-
Notifications
You must be signed in to change notification settings - Fork 43
Nested query results
SQL queries take "flat" tables (i.e. multisets of records whose fields are values of "base" type) and produce "flat" tables as results. By default, Links supports SQL-like queries with flat inputs and flat outputs, for example:
for (d <-- departments)
for (e <-- employees)
where(d.name == e.dept)
[(dept = d.name, name = e.name)]
This query will return a table with one row for each employee, giving their name and their department name. There is a fair amount of redundancy: if there are 50 people in the "Department of Redundancy Department", then there will be 50 copies of the department name in the result.
Links now also supports nested query results using a technique called query shredding, described in a SIGMOD 2014 paper and tech report referenced below. Using the query nested
keyword combination will evaluate queries whose results involve arbitrary combinations of collection (list/multiset), record, and base types. For example:
query nested {
for (d <-- departments)
[(dept = d.name, emps = for (e <-- employees)
where(d.name == e.dept)
[e.name])]
}
Notice that the above query has return type [(dept:String,emps:[String])]
, i.e. it is not a flat table result but has some nesting of collections in the emps
field. By default Links would reject this query because the result is not flat. With shredding enabled, Links executes this query; it is translated to two SQL queries yielding flat results and then the results are "stitched" together into a nested Links value.
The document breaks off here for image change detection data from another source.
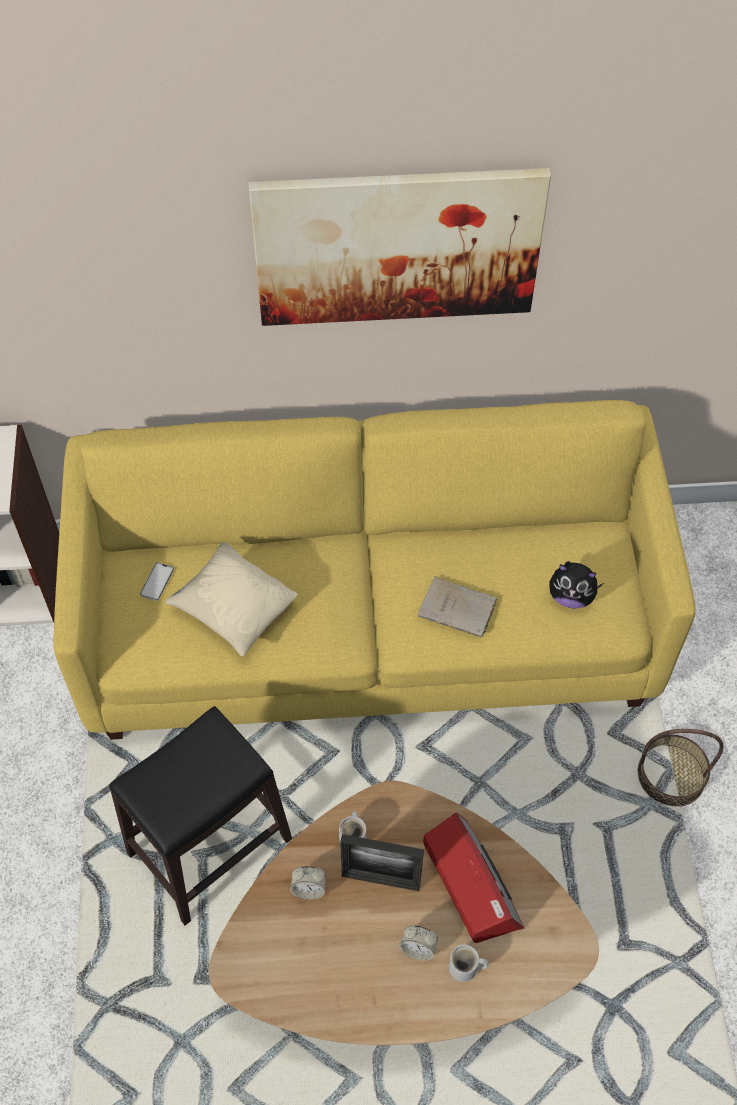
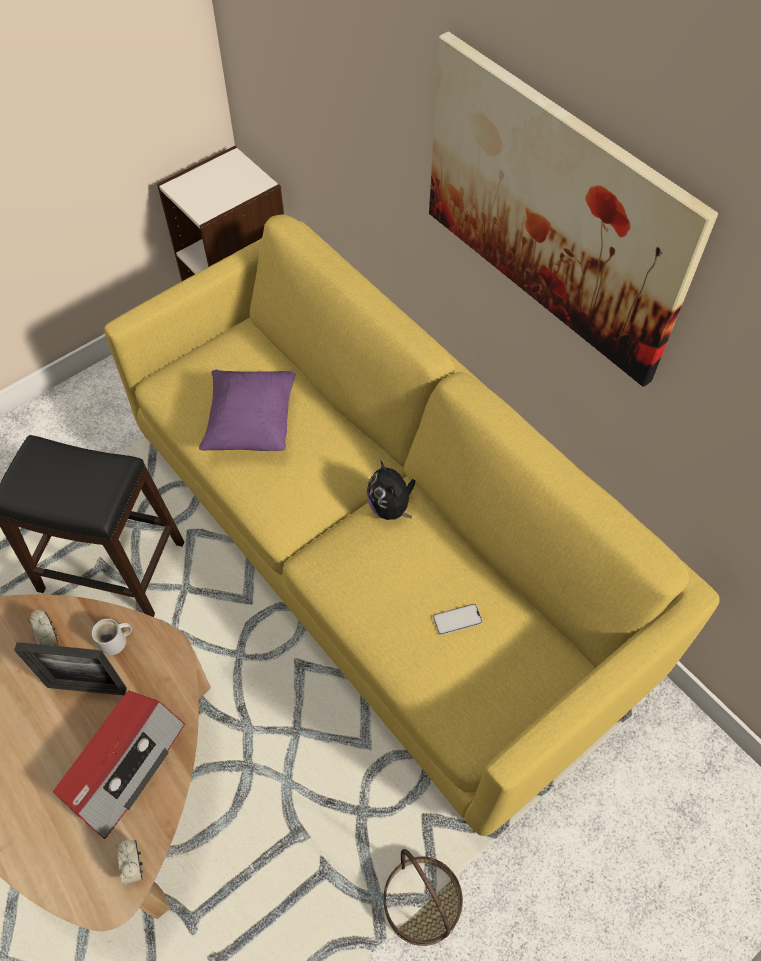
camera: 55 degrees right, 0 degrees up
(157, 582) = (240, 361): phone -> phone (457, 619)
(234, 610) = (251, 424): beige pillow -> purple pillow
(381, 880) = (87, 687): picture frame -> picture frame turned 60 degrees counterclockwise
(418, 948) = (38, 757): alarm clock -> alarm clock (133, 866)
(459, 609) = (377, 583): beige book -> none
(465, 968) = (38, 810): white mug -> none
(571, 596) = (465, 669): plush toy -> plush toy (390, 507)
Moreover, with shredding enabled Links can handle queries with arbitrary nesting in the query result, subject to some caveats below.
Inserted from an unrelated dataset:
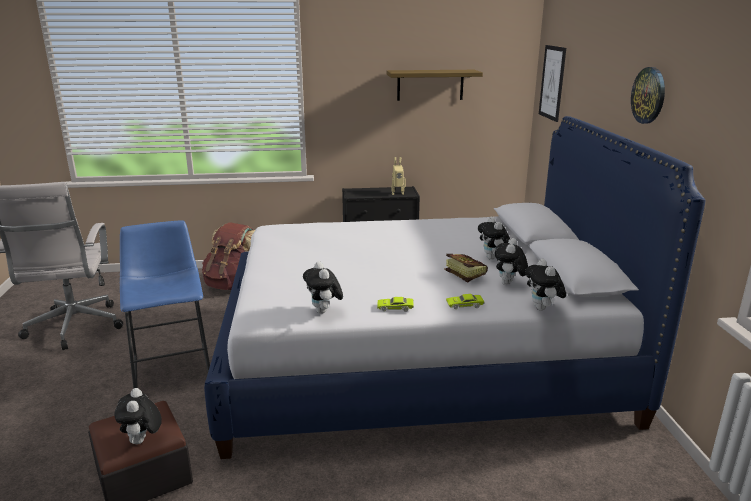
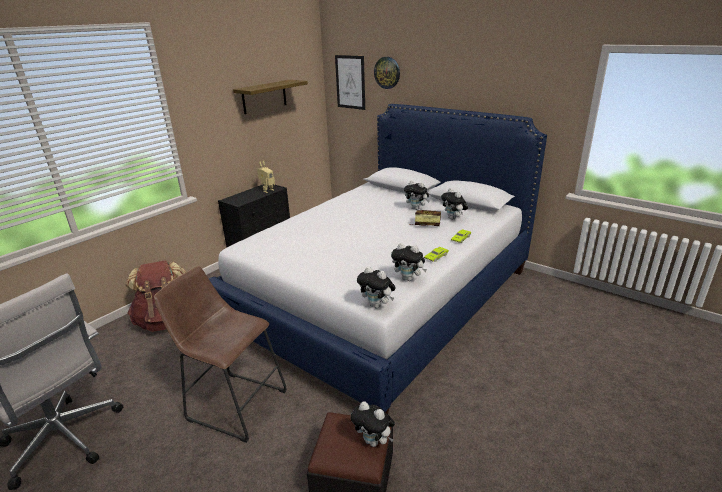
camera: 45 degrees left, 5 degrees up
(172, 367) = (233, 403): blue stool -> brown stool
(542, 308) = (491, 224): plush toy -> plush toy (377, 305)
(649, 95) = (470, 81): wall clock -> wall clock (387, 72)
Experience with GtoPdb suggests that using query nested
can result in good performance compared to a conventional (perhaps overly conservative) data access layer implemented in Java [Fowler et al. 2020].
Shredding is currently only known to be supported by PostgreSQL and more recent versions of SQLite3 and MySQL. It should work with other databases that support SQL:1999 but we haven't tested support with them. Trying to use shredding with a database not supporting SQL:1999 features such as ROW_NUMBER
will result in undefined behavior (probably just a runtime exception). It would be good to catch this statically or, failing that, make sure that the runtime exception is not too mysterious.
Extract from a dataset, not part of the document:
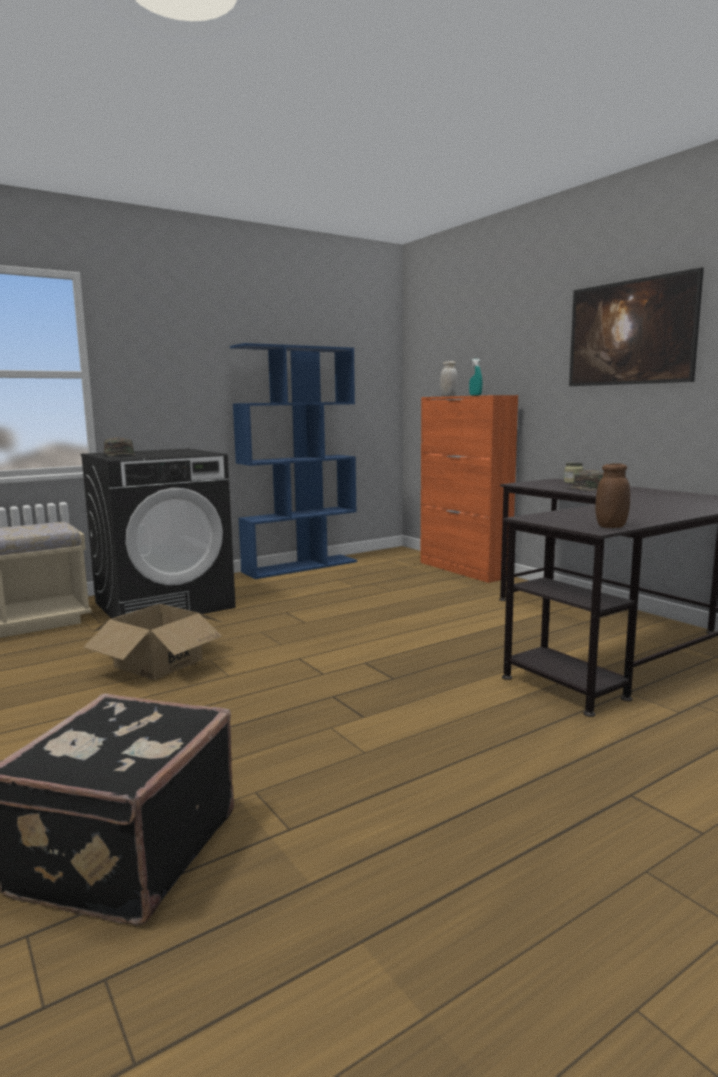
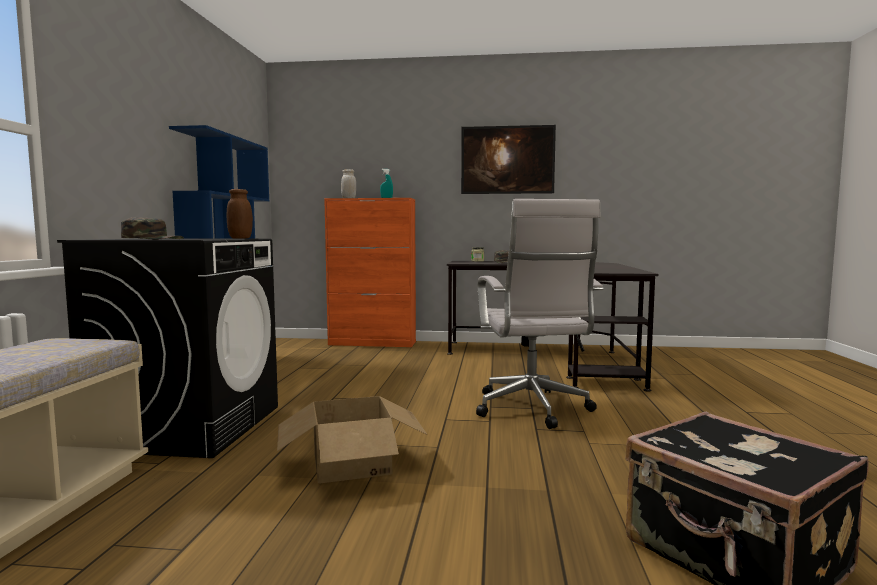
camera: 50 degrees left, 5 degrees down
(388, 680) = (533, 410): none -> white office chair
(611, 526) = (637, 271): brown jar -> brown jar (240, 238)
Links supports some simple forms of aggregation (e.g. SQL's count
, written in Links as length
), limiting (e.g. SQL's limit N
) and sorting (e.g. order by
). The interactions between nested query results and these features are not well understood, so for queries that rely on these features, shredding may not work.
Currently Links supports two query policies, namely nested
(described above) and flat
(the classic behavior, which supports only flat query results and also supports some features such as count, ordering and limit that are not supported by query nested
. Other policies may be added e.g. to support experimental features or prototype improvements to query support.